──────── Information

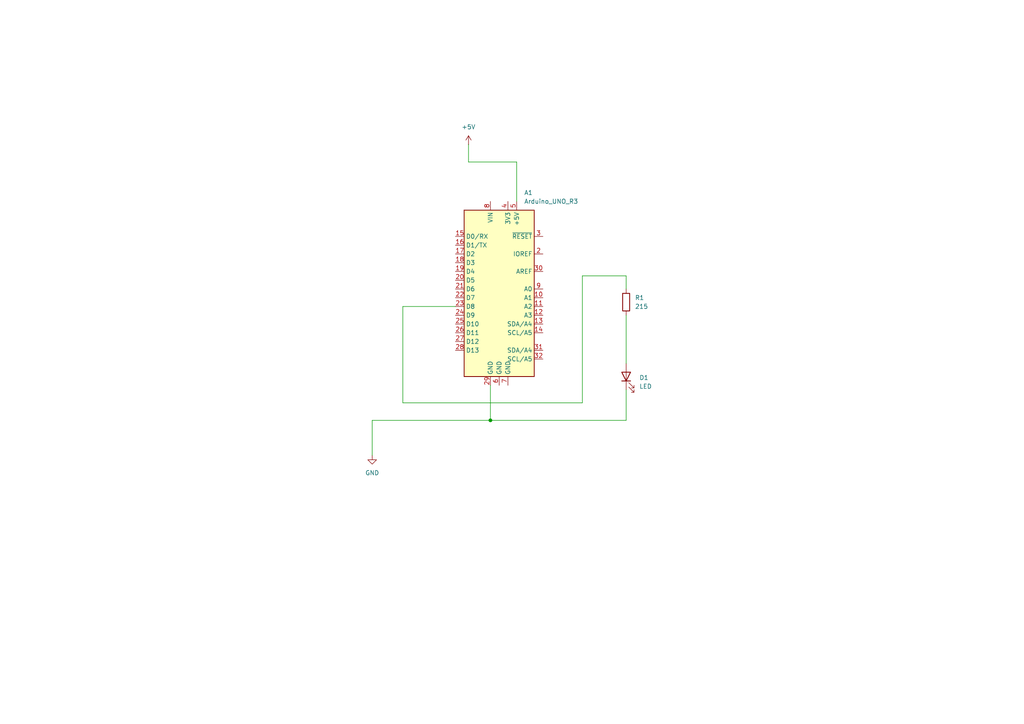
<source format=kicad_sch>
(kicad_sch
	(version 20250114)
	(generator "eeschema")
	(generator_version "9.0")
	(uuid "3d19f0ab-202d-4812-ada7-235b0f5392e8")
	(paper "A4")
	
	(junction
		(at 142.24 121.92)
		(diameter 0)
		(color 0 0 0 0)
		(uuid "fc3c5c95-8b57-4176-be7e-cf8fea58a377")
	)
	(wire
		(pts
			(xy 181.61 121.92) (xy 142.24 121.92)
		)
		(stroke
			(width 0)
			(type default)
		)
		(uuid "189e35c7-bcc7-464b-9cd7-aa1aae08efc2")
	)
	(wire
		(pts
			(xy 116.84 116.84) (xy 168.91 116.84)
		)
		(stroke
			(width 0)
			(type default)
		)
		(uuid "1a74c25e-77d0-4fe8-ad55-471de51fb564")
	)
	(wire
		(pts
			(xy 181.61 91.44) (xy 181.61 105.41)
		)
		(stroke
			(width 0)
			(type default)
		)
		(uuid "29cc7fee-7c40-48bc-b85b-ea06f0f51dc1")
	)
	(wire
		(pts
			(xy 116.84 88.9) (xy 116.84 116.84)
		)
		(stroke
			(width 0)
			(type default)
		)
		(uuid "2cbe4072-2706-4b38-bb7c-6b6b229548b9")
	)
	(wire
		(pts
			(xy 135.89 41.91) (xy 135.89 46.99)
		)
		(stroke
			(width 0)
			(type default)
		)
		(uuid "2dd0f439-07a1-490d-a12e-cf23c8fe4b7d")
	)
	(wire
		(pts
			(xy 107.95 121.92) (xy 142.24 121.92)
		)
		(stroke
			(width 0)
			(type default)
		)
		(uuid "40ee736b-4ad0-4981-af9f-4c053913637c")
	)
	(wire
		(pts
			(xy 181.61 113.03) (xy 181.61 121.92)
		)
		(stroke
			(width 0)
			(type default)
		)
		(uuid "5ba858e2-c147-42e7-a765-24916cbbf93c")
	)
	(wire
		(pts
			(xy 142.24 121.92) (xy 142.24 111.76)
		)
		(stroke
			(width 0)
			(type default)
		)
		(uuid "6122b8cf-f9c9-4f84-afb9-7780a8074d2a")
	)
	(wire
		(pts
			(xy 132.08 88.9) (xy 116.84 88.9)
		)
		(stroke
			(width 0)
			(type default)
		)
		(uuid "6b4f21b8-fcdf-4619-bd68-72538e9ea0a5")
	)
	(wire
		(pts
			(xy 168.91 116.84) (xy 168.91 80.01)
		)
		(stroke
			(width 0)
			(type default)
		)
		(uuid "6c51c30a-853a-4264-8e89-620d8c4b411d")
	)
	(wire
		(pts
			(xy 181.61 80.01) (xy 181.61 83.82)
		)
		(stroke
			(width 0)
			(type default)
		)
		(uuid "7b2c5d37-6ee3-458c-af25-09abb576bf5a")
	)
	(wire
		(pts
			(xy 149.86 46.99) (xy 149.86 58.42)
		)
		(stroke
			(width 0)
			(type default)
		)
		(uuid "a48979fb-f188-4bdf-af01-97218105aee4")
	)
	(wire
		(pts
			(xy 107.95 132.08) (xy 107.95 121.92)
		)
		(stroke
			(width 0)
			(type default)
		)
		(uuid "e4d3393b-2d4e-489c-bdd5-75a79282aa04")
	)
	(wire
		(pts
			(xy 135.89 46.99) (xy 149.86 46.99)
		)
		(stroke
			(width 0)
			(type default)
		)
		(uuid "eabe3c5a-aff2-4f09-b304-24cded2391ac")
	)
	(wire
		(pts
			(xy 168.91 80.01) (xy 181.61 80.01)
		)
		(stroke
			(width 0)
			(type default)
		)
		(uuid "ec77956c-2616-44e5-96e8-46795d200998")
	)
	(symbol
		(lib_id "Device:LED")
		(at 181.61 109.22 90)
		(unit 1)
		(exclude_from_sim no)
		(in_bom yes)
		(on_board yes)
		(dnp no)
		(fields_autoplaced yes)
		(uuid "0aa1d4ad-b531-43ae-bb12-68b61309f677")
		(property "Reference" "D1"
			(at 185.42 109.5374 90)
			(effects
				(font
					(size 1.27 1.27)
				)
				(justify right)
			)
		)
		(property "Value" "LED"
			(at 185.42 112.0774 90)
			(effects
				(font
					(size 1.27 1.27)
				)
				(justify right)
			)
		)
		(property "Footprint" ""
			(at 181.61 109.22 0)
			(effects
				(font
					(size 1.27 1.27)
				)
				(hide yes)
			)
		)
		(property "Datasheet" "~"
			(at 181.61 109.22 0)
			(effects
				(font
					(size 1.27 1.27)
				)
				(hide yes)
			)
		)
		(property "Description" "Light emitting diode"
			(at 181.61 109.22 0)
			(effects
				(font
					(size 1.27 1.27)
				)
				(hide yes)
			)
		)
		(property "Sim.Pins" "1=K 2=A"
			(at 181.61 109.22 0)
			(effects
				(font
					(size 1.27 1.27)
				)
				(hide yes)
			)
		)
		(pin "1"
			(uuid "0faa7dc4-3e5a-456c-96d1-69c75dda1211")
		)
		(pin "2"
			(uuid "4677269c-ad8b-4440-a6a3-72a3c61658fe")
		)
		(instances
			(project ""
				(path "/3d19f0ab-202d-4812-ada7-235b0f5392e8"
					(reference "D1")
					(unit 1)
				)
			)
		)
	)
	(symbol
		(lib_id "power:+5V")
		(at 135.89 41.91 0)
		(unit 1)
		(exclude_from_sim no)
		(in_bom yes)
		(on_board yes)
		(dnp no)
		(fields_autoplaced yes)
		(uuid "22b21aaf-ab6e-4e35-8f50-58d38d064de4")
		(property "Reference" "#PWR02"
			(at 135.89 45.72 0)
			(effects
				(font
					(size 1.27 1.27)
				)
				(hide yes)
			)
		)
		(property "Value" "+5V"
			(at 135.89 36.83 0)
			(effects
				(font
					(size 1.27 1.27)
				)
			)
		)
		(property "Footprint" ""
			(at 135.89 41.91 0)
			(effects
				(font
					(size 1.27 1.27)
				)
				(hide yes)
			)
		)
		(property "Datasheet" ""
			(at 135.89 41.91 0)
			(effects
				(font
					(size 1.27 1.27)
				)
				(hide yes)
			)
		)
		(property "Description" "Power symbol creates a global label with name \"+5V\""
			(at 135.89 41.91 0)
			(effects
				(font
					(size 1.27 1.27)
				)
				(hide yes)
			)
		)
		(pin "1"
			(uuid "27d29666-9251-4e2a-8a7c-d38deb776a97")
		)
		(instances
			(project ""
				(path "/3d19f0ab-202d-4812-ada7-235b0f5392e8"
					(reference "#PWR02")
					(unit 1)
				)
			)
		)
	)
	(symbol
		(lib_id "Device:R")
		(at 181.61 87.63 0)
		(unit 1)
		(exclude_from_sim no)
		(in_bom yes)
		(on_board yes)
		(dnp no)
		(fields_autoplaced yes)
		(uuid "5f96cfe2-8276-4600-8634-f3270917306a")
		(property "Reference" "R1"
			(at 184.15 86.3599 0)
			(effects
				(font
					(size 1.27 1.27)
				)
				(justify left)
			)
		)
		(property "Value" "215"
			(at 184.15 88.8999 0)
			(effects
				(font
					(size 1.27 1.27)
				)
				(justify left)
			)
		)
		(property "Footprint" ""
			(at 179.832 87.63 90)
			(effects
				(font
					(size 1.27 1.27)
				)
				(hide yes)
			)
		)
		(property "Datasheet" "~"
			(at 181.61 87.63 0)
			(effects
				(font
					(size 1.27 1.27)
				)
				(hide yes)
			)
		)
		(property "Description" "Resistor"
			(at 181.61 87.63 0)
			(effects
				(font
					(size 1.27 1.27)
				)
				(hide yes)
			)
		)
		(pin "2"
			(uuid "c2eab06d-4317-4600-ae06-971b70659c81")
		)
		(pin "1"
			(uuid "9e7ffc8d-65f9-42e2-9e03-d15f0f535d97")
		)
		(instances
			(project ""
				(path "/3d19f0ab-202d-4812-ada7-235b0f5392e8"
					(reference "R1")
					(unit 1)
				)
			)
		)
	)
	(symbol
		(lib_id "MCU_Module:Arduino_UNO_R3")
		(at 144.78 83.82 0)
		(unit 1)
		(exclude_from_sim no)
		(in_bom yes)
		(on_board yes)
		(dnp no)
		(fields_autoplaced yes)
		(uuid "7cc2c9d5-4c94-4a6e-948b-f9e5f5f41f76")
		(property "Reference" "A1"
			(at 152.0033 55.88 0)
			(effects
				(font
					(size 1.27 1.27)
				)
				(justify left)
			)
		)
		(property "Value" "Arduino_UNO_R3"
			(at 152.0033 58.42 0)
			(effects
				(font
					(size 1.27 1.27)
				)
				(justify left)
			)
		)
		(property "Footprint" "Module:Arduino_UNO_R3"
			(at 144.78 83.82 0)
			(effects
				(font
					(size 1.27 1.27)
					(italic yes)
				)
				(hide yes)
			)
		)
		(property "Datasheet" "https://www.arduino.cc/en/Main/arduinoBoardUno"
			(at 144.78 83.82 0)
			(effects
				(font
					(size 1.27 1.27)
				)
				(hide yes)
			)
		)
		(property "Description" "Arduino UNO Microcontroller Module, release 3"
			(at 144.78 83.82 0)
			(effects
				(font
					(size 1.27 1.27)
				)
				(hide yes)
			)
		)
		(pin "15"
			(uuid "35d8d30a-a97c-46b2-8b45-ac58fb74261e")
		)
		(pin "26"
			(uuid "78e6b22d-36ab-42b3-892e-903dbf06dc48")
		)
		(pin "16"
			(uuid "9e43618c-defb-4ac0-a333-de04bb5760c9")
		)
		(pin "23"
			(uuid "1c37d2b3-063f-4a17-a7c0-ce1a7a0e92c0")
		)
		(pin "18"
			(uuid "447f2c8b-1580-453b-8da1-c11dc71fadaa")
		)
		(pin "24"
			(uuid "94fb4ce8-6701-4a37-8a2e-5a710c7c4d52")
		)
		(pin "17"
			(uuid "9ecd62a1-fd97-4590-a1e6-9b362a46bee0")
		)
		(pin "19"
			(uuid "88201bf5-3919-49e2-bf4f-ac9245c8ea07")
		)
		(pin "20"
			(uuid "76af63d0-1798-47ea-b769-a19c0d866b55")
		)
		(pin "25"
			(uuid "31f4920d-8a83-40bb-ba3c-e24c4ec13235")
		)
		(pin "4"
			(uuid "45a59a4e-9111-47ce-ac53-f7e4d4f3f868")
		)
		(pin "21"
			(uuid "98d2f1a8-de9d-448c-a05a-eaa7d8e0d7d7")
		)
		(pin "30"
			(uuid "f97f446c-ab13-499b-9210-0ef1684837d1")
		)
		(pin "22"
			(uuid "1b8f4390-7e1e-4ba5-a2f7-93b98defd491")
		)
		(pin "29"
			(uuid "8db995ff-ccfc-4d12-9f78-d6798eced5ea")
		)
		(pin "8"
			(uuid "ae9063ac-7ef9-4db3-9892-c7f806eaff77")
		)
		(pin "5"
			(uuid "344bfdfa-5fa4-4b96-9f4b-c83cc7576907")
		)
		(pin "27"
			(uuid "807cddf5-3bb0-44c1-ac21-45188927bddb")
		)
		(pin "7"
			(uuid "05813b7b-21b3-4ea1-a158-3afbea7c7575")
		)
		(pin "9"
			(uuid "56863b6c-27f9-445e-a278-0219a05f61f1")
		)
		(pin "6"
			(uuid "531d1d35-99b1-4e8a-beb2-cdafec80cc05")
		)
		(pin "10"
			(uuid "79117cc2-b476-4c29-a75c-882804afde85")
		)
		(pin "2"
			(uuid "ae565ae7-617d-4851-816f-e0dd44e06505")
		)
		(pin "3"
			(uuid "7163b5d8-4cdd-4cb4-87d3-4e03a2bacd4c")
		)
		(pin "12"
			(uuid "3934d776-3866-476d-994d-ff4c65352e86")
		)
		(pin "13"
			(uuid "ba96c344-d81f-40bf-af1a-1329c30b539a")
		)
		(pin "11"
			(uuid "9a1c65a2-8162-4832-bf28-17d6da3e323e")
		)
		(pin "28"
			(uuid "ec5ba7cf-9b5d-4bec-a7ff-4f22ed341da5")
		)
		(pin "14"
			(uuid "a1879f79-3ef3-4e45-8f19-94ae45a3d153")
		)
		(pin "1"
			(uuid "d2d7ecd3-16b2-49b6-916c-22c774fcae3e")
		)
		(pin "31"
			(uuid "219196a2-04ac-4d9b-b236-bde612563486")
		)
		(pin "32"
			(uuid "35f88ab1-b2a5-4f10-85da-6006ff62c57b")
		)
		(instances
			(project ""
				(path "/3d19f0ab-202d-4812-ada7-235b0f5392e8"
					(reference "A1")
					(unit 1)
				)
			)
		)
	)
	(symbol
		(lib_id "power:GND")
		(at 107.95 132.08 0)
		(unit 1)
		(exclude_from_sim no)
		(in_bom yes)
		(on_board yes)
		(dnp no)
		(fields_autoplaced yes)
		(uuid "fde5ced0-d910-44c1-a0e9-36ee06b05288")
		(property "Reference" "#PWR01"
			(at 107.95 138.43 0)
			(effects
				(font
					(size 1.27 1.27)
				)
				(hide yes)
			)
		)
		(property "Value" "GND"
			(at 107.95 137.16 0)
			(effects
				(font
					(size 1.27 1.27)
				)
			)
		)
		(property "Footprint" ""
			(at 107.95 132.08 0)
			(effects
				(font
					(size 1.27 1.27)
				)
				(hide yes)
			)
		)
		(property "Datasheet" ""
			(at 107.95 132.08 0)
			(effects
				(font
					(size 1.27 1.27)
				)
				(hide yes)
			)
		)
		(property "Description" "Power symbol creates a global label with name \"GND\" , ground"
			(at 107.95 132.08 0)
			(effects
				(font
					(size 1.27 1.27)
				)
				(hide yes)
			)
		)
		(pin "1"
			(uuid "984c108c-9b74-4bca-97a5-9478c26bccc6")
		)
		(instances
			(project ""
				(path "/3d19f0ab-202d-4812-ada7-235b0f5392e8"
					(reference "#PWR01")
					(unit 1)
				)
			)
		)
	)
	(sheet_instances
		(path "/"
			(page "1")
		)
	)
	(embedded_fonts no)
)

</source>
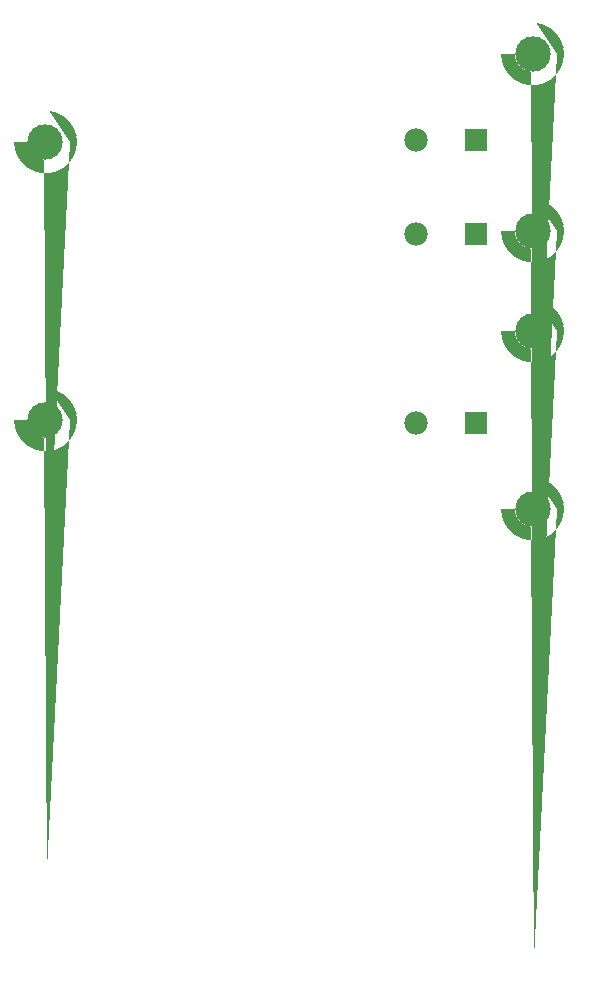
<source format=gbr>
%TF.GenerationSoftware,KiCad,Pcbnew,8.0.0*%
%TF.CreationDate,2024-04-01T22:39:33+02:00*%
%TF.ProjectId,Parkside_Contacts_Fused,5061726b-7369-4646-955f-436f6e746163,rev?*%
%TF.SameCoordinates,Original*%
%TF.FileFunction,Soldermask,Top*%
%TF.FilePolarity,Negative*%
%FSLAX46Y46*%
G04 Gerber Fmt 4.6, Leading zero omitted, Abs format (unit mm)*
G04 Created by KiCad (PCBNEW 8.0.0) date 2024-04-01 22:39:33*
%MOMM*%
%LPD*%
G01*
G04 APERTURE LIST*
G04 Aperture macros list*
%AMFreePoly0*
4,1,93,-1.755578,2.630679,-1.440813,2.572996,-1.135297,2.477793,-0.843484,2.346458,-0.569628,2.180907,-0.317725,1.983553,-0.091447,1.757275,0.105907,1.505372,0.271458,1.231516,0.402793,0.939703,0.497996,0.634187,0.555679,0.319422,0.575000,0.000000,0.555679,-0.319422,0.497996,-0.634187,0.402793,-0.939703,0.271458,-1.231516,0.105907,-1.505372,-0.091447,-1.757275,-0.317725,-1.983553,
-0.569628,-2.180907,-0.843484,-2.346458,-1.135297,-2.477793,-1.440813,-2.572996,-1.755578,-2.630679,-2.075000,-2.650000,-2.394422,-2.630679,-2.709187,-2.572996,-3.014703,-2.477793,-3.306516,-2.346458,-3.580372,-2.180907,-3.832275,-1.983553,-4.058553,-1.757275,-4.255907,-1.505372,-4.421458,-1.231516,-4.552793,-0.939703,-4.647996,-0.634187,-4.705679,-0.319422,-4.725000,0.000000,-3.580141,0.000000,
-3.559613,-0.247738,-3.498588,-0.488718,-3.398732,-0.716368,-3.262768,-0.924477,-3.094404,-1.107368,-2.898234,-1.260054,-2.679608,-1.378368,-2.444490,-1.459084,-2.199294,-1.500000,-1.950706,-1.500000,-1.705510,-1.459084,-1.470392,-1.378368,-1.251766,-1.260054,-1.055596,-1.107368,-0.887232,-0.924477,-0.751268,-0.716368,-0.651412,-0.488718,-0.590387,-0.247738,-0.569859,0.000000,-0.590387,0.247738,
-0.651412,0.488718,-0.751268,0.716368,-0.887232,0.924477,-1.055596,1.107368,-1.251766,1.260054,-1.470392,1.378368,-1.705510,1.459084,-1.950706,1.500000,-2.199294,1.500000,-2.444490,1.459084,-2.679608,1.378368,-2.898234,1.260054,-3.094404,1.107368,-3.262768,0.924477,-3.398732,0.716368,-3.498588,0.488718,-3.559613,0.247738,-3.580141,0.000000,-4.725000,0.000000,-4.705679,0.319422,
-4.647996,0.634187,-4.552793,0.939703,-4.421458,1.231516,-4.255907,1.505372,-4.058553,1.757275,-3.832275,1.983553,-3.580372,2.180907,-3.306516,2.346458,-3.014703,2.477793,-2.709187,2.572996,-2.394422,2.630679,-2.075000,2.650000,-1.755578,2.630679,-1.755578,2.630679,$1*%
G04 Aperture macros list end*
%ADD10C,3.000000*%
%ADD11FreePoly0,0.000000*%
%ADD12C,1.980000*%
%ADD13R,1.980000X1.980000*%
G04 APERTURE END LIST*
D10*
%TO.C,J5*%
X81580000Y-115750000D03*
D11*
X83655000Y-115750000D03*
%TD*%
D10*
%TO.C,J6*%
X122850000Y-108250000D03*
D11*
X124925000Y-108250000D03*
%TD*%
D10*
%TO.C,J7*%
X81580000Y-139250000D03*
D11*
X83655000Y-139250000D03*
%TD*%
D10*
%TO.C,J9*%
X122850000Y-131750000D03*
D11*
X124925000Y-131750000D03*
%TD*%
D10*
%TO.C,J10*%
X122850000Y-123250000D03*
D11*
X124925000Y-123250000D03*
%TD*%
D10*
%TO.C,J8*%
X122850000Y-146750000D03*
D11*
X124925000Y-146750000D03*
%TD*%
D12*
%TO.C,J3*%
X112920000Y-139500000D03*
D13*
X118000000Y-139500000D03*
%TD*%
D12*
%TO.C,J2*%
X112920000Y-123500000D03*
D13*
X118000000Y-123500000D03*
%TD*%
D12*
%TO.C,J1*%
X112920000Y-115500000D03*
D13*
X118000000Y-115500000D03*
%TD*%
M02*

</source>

────────────────

To do: What lines in the material mention "label"? Copy every one of them.

Solution:
		(property "Description" "Power symbol creates a global label with name \"+5V\""
		(property "Description" "Power symbol creates a global label with name \"GND\" , ground"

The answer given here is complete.